===== Extracted records

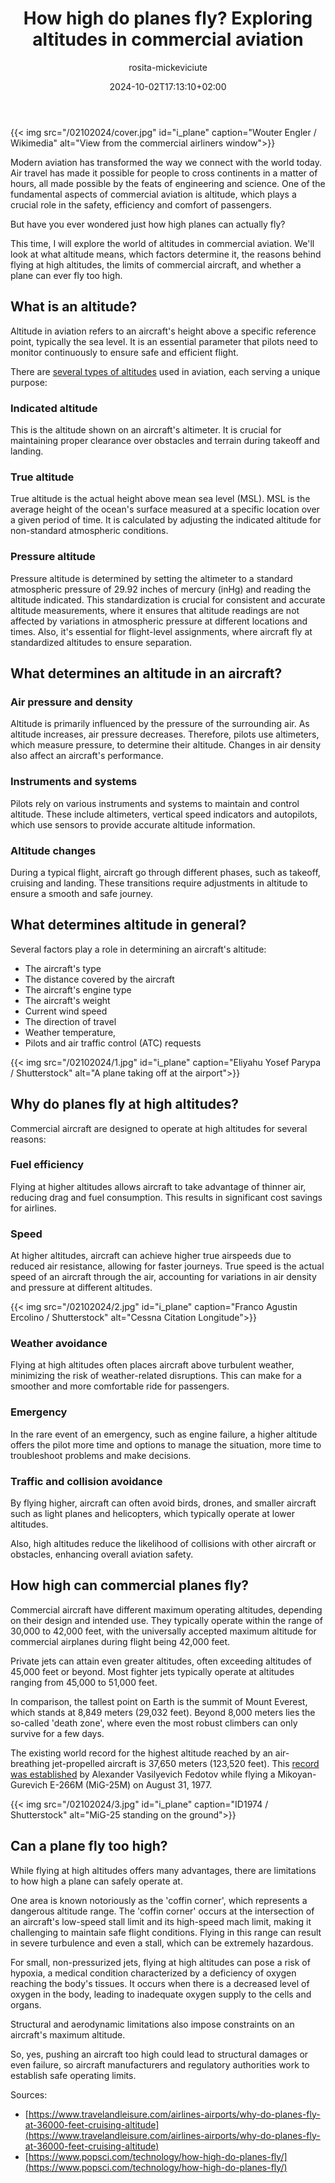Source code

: ﻿---
title: "How high do planes fly? Exploring altitudes in commercial aviation"
meta_title: "How high do planes fly? Exploring altitudes in commercial aviation"
description: "Discover the heights of commercial aviation. Find out how high planes can fly and why altitude plays a crucial role in the safety and comfort of passengers."
date: 2024-10-02T17:13:10+02:00
draft: false
thumb: "/02102024/cover.jpg"
thumb_alt: "View from the commercial airliners window"
author: "rosita-mickeviciute"
is_article: true
---
{{< img src="/02102024/cover.jpg" id="i_plane" caption="Wouter Engler / Wikimedia" alt="View from the commercial airliners window">}}

Modern aviation has transformed the way we connect with the world today. Air travel has made it possible for people to cross continents in a matter of hours, all made possible by the feats of engineering and science. One of the fundamental aspects of commercial aviation is altitude, which plays a crucial role in the safety, efficiency and comfort of passengers. 

But have you ever wondered just how high planes can actually fly?

This time, I will explore the world of altitudes in commercial aviation. We'll look at what altitude means, which factors determine it, the reasons behind flying at high altitudes, the limits of commercial aircraft, and whether a plane can ever fly too high.

## What is an altitude?

Altitude in aviation refers to an aircraft's height above a specific reference point, typically the sea level. It is an essential parameter that pilots need to monitor continuously to ensure safe and efficient flight. 

There are [several types of altitudes](https://calaero.edu/5-types-of-altitude-in-aviation/) used in aviation, each serving a unique purpose:

### Indicated altitude

This is the altitude shown on an aircraft's altimeter. It is crucial for maintaining proper clearance over obstacles and terrain during takeoff and landing.

### True altitude

True altitude is the actual height above mean sea level (MSL). MSL is the average height of the ocean's surface measured at a specific location over a given period of time. It is calculated by adjusting the indicated altitude for non-standard atmospheric conditions.

### Pressure altitude

Pressure altitude is determined by setting the altimeter to a standard atmospheric pressure of 29.92 inches of mercury (inHg) and reading the altitude indicated. This standardization is crucial for consistent and accurate altitude measurements, where it ensures that altitude readings are not affected by variations in atmospheric pressure at different locations and times. Also, it's essential for flight-level assignments, where aircraft fly at standardized altitudes to ensure separation.

## What determines an altitude in an aircraft?

### Air pressure and density

Altitude is primarily influenced by the pressure of the surrounding air. As altitude increases, air pressure decreases. Therefore, pilots use altimeters, which measure pressure, to determine their altitude. Changes in air density also affect an aircraft's performance.

### Instruments and systems

Pilots rely on various instruments and systems to maintain and control altitude. These include altimeters, vertical speed indicators and autopilots, which use sensors to provide accurate altitude information.

### Altitude changes

During a typical flight, aircraft go through different phases, such as takeoff, cruising and landing. These transitions require adjustments in altitude to ensure a smooth and safe journey.

## What determines altitude in general?

Several factors play a role in determining an aircraft's altitude:

- The aircraft's type
- The distance covered by the aircraft
- The aircraft's engine type
- The aircraft's weight
- Current wind speed
- The direction of travel
- Weather temperature, 
- Pilots and air traffic control (ATC) requests

{{< img src="/02102024/1.jpg" id="i_plane" caption="Eliyahu Yosef Parypa / Shutterstock" alt="A plane taking off at the airport">}}

## Why do planes fly at high altitudes?

Commercial aircraft are designed to operate at high altitudes for several reasons:

### Fuel efficiency

Flying at higher altitudes allows aircraft to take advantage of thinner air, reducing drag and fuel consumption. This results in significant cost savings for airlines.

### Speed

At higher altitudes, aircraft can achieve higher true airspeeds due to reduced air resistance, allowing for faster journeys. True speed is the actual speed of an aircraft through the air, accounting for variations in air density and pressure at different altitudes.

{{< img src="/02102024/2.jpg" id="i_plane" caption="Franco Agustin Ercolino / Shutterstock" alt="Cessna Citation Longitude">}}

### Weather avoidance

Flying at high altitudes often places aircraft above turbulent weather, minimizing the risk of weather-related disruptions. This can make for a smoother and more comfortable ride for passengers.

### Emergency

In the rare event of an emergency, such as engine failure, a higher altitude offers the pilot more time and options to manage the situation, more time to troubleshoot problems and make decisions.

### Traffic and collision avoidance

By flying higher, aircraft can often avoid birds, drones, and smaller aircraft such as light planes and helicopters, which typically operate at lower altitudes.

Also, high altitudes reduce the likelihood of collisions with other aircraft or obstacles, enhancing overall aviation safety.

## How high can commercial planes fly?

Commercial aircraft have different maximum operating altitudes, depending on their design and intended use. They typically operate within the range of 30,000 to 42,000 feet, with the universally accepted maximum altitude for commercial airplanes during flight being 42,000 feet.

Private jets can attain even greater altitudes, often exceeding altitudes of 45,000 feet or beyond. Most fighter jets typically operate at altitudes ranging from 45,000 to 51,000 feet.

In comparison, the tallest point on Earth is the summit of Mount Everest, which stands at 8,849 meters (29,032 feet). Beyond 8,000 meters lies the so-called 'death zone', where even the most robust climbers can only survive for a few days.

The existing world record for the highest altitude reached by an air-breathing jet-propelled aircraft is 37,650 meters (123,520 feet). This [record was established](https://www.fai.org/news/day-history-alexandr-fedotov-flies-record-books) by Alexander Vasilyevich Fedotov while flying a Mikoyan-Gurevich E-266M (MiG-25M) on August 31, 1977.

{{< img src="/02102024/3.jpg" id="i_plane" caption="ID1974 / Shutterstock" alt="MiG-25 standing on the ground">}}

## Can a plane fly too high?

While flying at high altitudes offers many advantages, there are limitations to how high a plane can safely operate at. 

One area is known notoriously as the 'coffin corner', which represents a dangerous altitude range. The 'coffin corner' occurs at the intersection of an aircraft's low-speed stall limit and its high-speed mach limit, making it challenging to maintain safe flight conditions. Flying in this range can result in severe turbulence and even a stall, which can be extremely hazardous.

For small, non-pressurized jets, flying at high altitudes can pose a risk of hypoxia, a medical condition characterized by a deficiency of oxygen reaching the body's tissues. It occurs when there is a decreased level of oxygen in the body, leading to inadequate oxygen supply to the cells and organs.

Structural and aerodynamic limitations also impose constraints on an aircraft's maximum altitude. 

So, yes, pushing an aircraft too high could lead to structural damages or even failure, so aircraft manufacturers and regulatory authorities work to establish safe operating limits.

Sources: 

* [https://www.travelandleisure.com/airlines-airports/why-do-planes-fly-at-36000-feet-cruising-altitude](https://www.travelandleisure.com/airlines-airports/why-do-planes-fly-at-36000-feet-cruising-altitude)
* [https://www.popsci.com/technology/how-high-do-planes-fly/](https://www.popsci.com/technology/how-high-do-planes-fly/)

==========

Prompt => On how many lines of the data does "Exploring" appear? Give only that number.

Result below => 2